Defendants-Appellees moved to dismiss the complaint, urging the court, inter alia, to treat it as a claim for workmen's compensation benefits under the Alabama Workmen's Compensation Act. Code, § 25-5-81. The circuit court granted Defendants' motions to dismiss, leaving Wilkins the option of amending his complaint so as to state a cause of action for workmen's compensation. Instead, he instituted this appeal.
Appellant's counsel, in brief, state the "Issues Presented for Review" thusly:
We respond to issues Nos. I and III, as posed, in the negative, and to issue No. II in the affirmative; therefore, we affirm in part, reverse in part, and remand.
Counsel summarize their client's multiple claims:
Although we are impressed with the professional skills of counsel for Plaintiff, we perceive no purpose in burdening the opinion with a lengthy discussion of this issue. We hold that the "exclusive remedy" sections of the Workmen's Compensation Act stand as an impenetrable barrier to the claims here sought to be asserted by the employee against his employer. §§ 25-5-52 and -53, and 25-5-3 and -4; see De Arman v. Ingalls Iron Works Co., Inc., 258 Ala. 205, 61 So.2d 764 (1952).

• Data records:
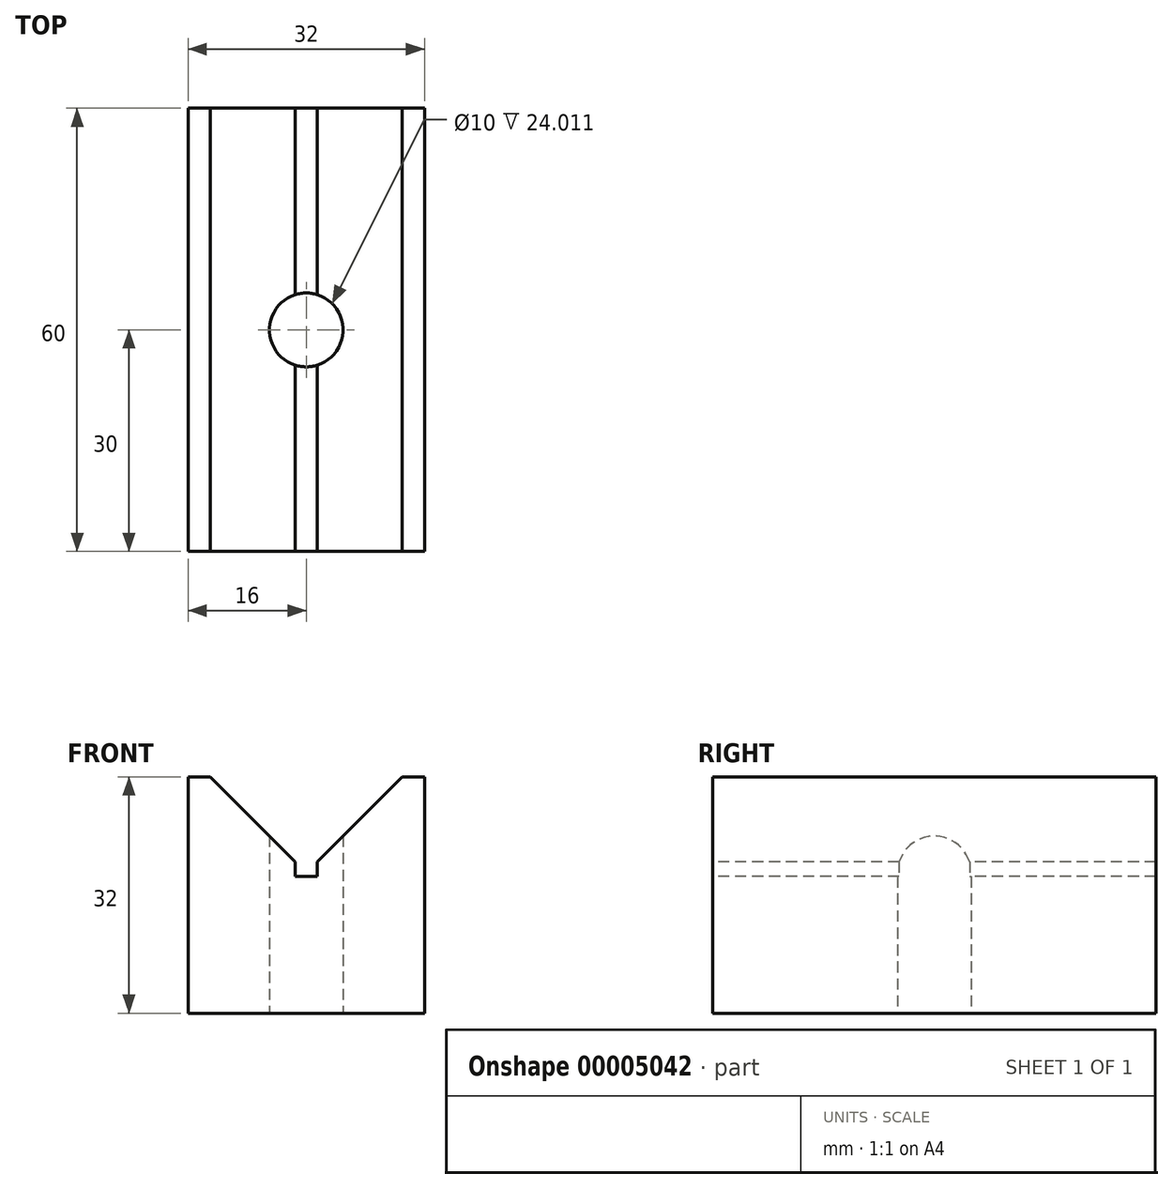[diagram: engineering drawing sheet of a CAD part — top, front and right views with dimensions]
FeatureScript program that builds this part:
annotation { "Feature Type Name" : "Feature", "Feature Type Description" : "" }
export const myFeature = defineFeature(function(context is Context, id is Id, definition is map)
    precondition{}
    {
        {
            var Q0;
            Q0=qCreatedBy(makeId("Top.planeOp"),FACE);
            var sketch = newSketch(context, id + "F0", { "sketchPlane" : qUnion([Q0])});
            skLineSegment(sketch, "E0.rect.bottom", {"start": v(16, 30) * mm, "end": v(-16, 30) * mm});
            skLineSegment(sketch, "E0.rect.top", {"start": v(16, -30) * mm, "end": v(-16, -30) * mm});
            skLineSegment(sketch, "E0.rect.left", {"start": v(16, 30) * mm, "end": v(16, -30) * mm});
            skLineSegment(sketch, "E0.rect.right", {"start": v(-16, 30) * mm, "end": v(-16, -30) * mm});
            skPoint(sketch, "E0.rect.middle", {"position": v(0, 0) * mm});
            skCircle(sketch, "E1", {"center": v(0, 0) * mm, "radius": 5 * mm});
            skSolve(sketch);
        }
        {
            var Q0;
            Q0 = qSketchRegion(id + "F0", true);
            extrude(context, id + "F1", {"entities" : qUnion([Q0]), "depth" : 32 * mm});
        }
        {
            var Q0;
            Q0=makeQuery(id+"F1.opExtrude","SWEPT_FACE",FACE,{"disambiguationData":[OSD([sQuery(id+"F0.wireOp",EDGE,"E0.rect.top")])]});
            var sketch = newSketch(context, id + "F2", { "sketchPlane" : qUnion([Q0])});
            skPoint(sketch, "E2", {"position": v(-13, 32) * mm});
            skPoint(sketch, "E3", {"position": v(13, 32) * mm});
            skLineSegment(sketch, "E4", {"start": v(-1.5, 20.5) * mm, "end": v(-1.5, 18.5) * mm});
            skLineSegment(sketch, "E5", {"start": v(-1.5, 18.5) * mm, "end": v(1.5, 18.5) * mm});
            skLineSegment(sketch, "E6", {"start": v(1.5, 18.5) * mm, "end": v(1.5, 20.5) * mm});
            skLineSegment(sketch, "E7", {"start": v(-13, 32) * mm, "end": v(-1.5, 20.5) * mm});
            skLineSegment(sketch, "E8", {"start": v(1.5, 20.5) * mm, "end": v(13, 32) * mm});
            skSolve(sketch);
        }
        {
            var Q0;
            Q0 = qSketchRegion(id + "F2", true);
            var Q1;
            Q1=makeQuery(id+"F2.imprint","IMPRINT",FACE,{"disambiguationData":[TD([[makeQuery(id+"F2.imprint","IMPRINT",EDGE,{"derivedFrom":sQuery(id+"F2.wireOp",EDGE,"E4")}),1.0]])]});
            extrude(context, id + "F3", {"entities" : qUnion([Q0, Q1]), "operationType" : NewBodyOperationType.REMOVE, "oppositeDirection" : true, "depth" : 100 * mm});
        }
    });
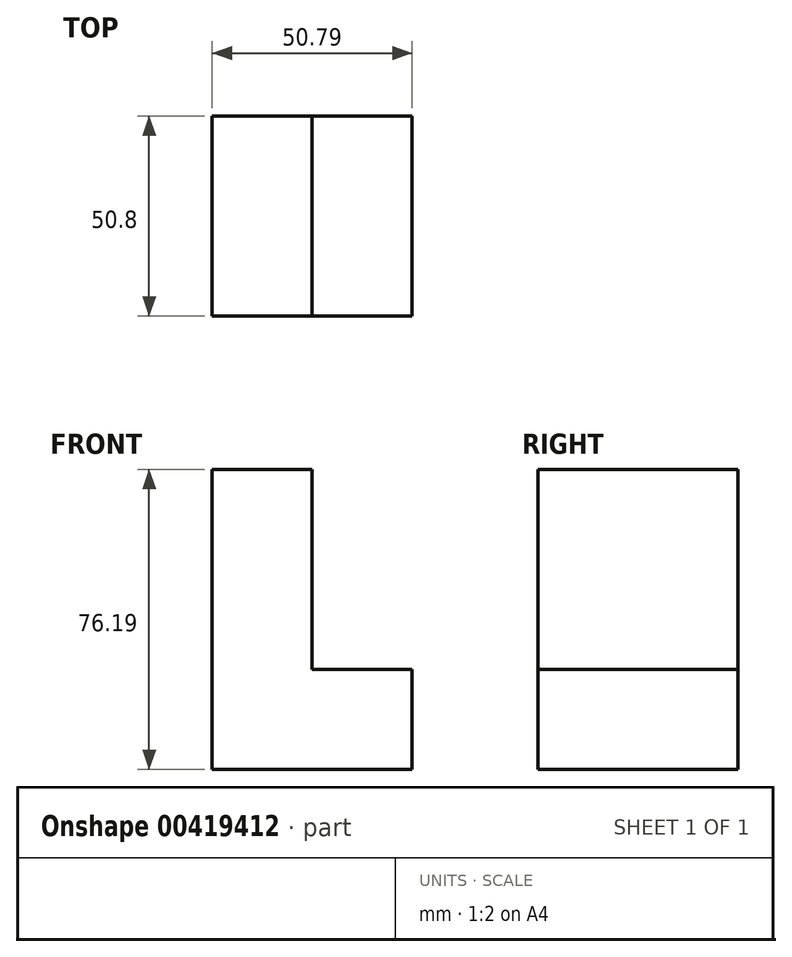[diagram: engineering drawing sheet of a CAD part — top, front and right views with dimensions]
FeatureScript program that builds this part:
annotation { "Feature Type Name" : "Feature", "Feature Type Description" : "" }
export const myFeature = defineFeature(function(context is Context, id is Id, definition is map)
    precondition{}
    {
        {
            var Q0;
            Q0=qCreatedBy(makeId("Front.planeOp"),FACE);
            var sketch = newSketch(context, id + "F0", { "sketchPlane" : qUnion([Q0])});
            skLineSegment(sketch, "E0", {"start": v(-74.1, 50.8) * mm, "end": v(-48.7, 50.8) * mm});
            skLineSegment(sketch, "E1", {"start": v(-48.7, 50.8) * mm, "end": v(-48.7, 0) * mm});
            skLineSegment(sketch, "E2", {"start": v(-48.7, 0) * mm, "end": v(-23.3, 0) * mm});
            skLineSegment(sketch, "E3", {"start": v(-23.3, 0) * mm, "end": v(-23.3, -25.4) * mm});
            skLineSegment(sketch, "E4", {"start": v(-74.1, 50.8) * mm, "end": v(-74.1, -25.4) * mm});
            skLineSegment(sketch, "E5", {"start": v(-74.1, -25.4) * mm, "end": v(-23.3, -25.4) * mm});
            skSolve(sketch);
        }
        {
            var Q0;
            Q0=makeQuery(id+"F0.imprint","IMPRINT",FACE,{"disambiguationData":[TD([[makeQuery(id+"F0.imprint","IMPRINT",EDGE,{"derivedFrom":sQuery(id+"F0.wireOp",EDGE,"E0")}),-1.0]])]});
            extrude(context, id + "F1", {"entities" : qUnion([Q0]), "depth" : 50.8 * mm});
        }
    });
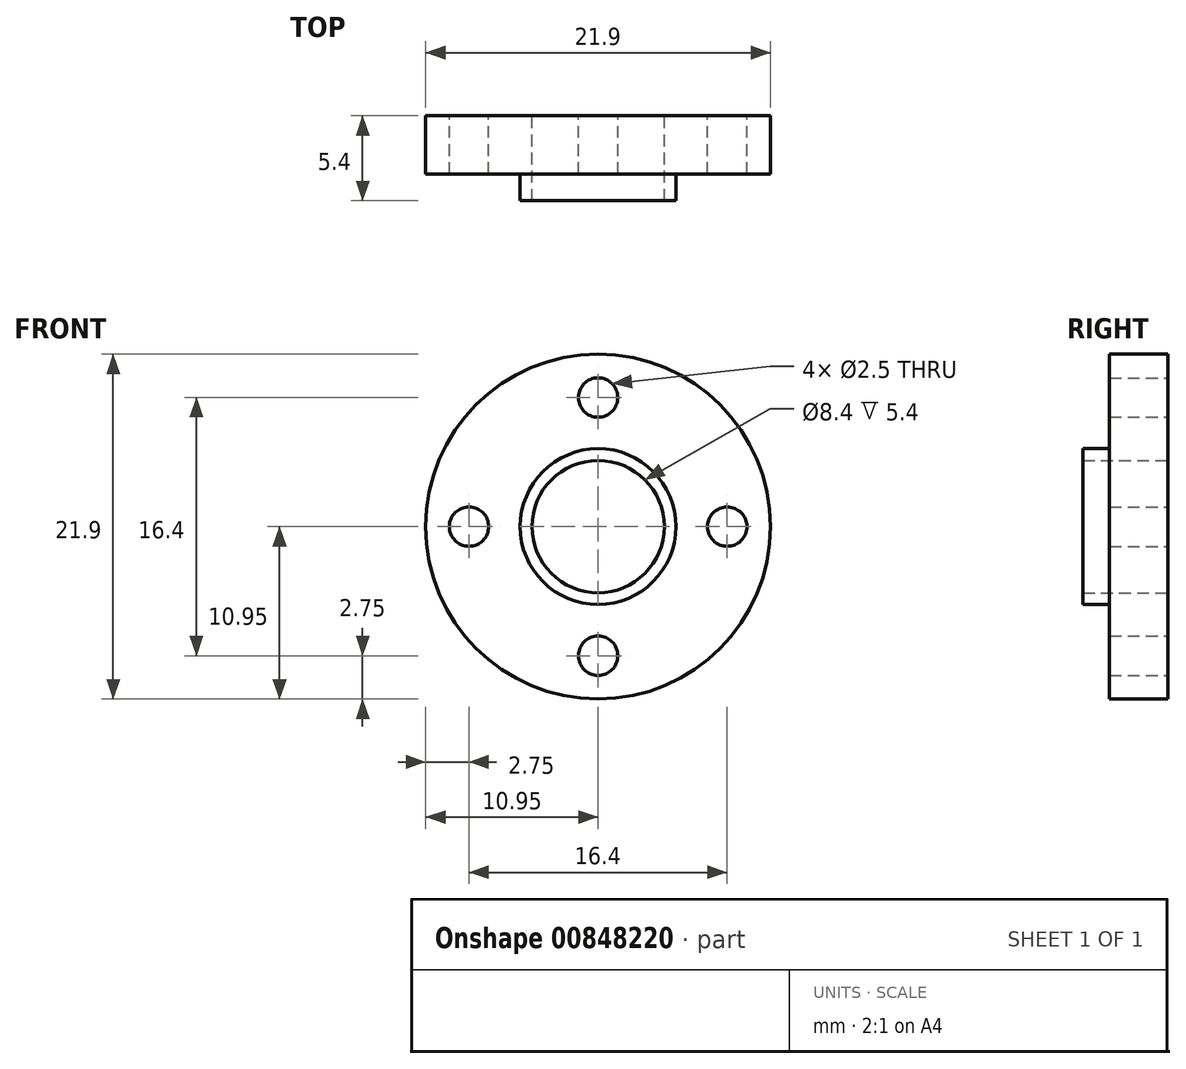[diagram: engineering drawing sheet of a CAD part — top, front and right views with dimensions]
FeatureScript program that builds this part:
annotation { "Feature Type Name" : "Feature", "Feature Type Description" : "" }
export const myFeature = defineFeature(function(context is Context, id is Id, definition is map)
    precondition{}
    {
        {
            var Q0;
            Q0=qCreatedBy(makeId("Front.planeOp"),FACE);
            var sketch = newSketch(context, id + "F0", { "sketchPlane" : qUnion([Q0])});
            skCircle(sketch, "E0", {"center": v(0, 0) * mm, "radius": 10.95 * mm});
            skCircle(sketch, "E1", {"center": v(0, 0) * mm, "radius": 4.95 * mm});
            skCircle(sketch, "E2", {"center": v(0, 0) * mm, "radius": 4.2 * mm});
            skCircle(sketch, "E3", {"center": v(0, -8.2) * mm, "radius": 1.25 * mm});
            skCircle(sketch, "E4", {"center": v(8.2, 0) * mm, "radius": 1.25 * mm});
            skCircle(sketch, "E5", {"center": v(0, 8.2) * mm, "radius": 1.25 * mm});
            skCircle(sketch, "E6", {"center": v(-8.2, 0) * mm, "radius": 1.25 * mm});
            skSolve(sketch);
        }
        {
            var Q0;
            Q0=makeQuery(id+"F0.imprint","IMPRINT",FACE,{"disambiguationData":[TD([[makeQuery(id+"F0.imprint","IMPRINT",EDGE,{"derivedFrom":sQuery(id+"F0.wireOp",EDGE,"E1")}),1.0]])]});
            extrude(context, id + "F1", {"entities" : qUnion([Q0]), "depth" : 5.4 * mm, "offsetDistance" : 25 * mm});
        }
        {
            var Q0;
            Q0=makeQuery(id+"F0.imprint","IMPRINT",FACE,{"disambiguationData":[TD([[makeQuery(id+"F0.imprint","IMPRINT",EDGE,{"derivedFrom":sQuery(id+"F0.wireOp",EDGE,"E0")}),1.0]])]});
            extrude(context, id + "F2", {"entities" : qUnion([Q0]), "operationType" : NewBodyOperationType.ADD, "depth" : 3.7 * mm, "offsetDistance" : 25 * mm});
        }
        {
            var Q0;
            Q0=sQuery(id+"F0.wireOp",EDGE,"E2");
            var Q1;
            Q1=sQuery(id+"F0.wireOp",EDGE,"E1");
            extrude(context, id + "F3", {"bodyType" : ToolBodyType.SURFACE, "surfaceEntities" : qUnion([Q0, Q1]), "oppositeDirection" : true, "depth" : 4.8 * mm, "offsetDistance" : 25 * mm});
        }
    });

• Set tasks:
(A) In the court opinion, reproduce the passage from "Defendants-Appellees moved to" up to and including "instituted this appeal.", switching "circuit court" to "trial court".
(B) Translate this sentence from the court opinion into Spanish: "We respond to issues Nos. I and III, as posed, in the negative, and to issue No. II in the affirmative; therefore, we affirm in part, reverse in part, and remand."

• Responses to the exercise:
(A)
Defendants-Appellees moved to dismiss the complaint, urging the court, inter alia, to treat it as a claim for workmen's compensation benefits under the Alabama Workmen's Compensation Act. Code, § 25-5-81. The trial court granted Defendants' motions to dismiss, leaving Wilkins the option of amending his complaint so as to state a cause of action for workmen's compensation. Instead, he instituted this appeal.

(B) Respondemos a las cuestiones n.º I y III, tal como se plantean, en sentido negativo, y a la cuestión n.º II en sentido afirmativo; por lo tanto, confirmamos en parte, revocamos en parte y devolvemos el caso.